§ **Task to carry out**: Count the rows below that contain the word "Lesson", with matching case. Reply with the number only.

Data entries
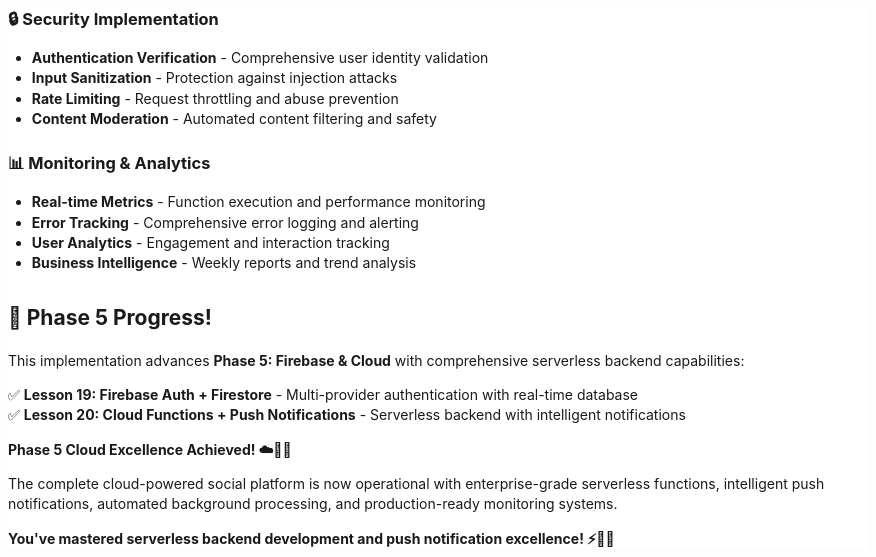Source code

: ### **🔒 Security Implementation**
- **Authentication Verification** - Comprehensive user identity validation
- **Input Sanitization** - Protection against injection attacks
- **Rate Limiting** - Request throttling and abuse prevention
- **Content Moderation** - Automated content filtering and safety

### **📊 Monitoring & Analytics**
- **Real-time Metrics** - Function execution and performance monitoring
- **Error Tracking** - Comprehensive error logging and alerting
- **User Analytics** - Engagement and interaction tracking
- **Business Intelligence** - Weekly reports and trend analysis

## 🎯 **Phase 5 Progress!**

This implementation advances **Phase 5: Firebase & Cloud** with comprehensive serverless backend capabilities:

✅ **Lesson 19: Firebase Auth + Firestore** - Multi-provider authentication with real-time database  
✅ **Lesson 20: Cloud Functions + Push Notifications** - Serverless backend with intelligent notifications

**Phase 5 Cloud Excellence Achieved! ☁️📱🚀**

The complete cloud-powered social platform is now operational with enterprise-grade serverless functions, intelligent push notifications, automated background processing, and production-ready monitoring systems.

**You've mastered serverless backend development and push notification excellence! ⚡🔔🌟**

§ **Exercise response**: 2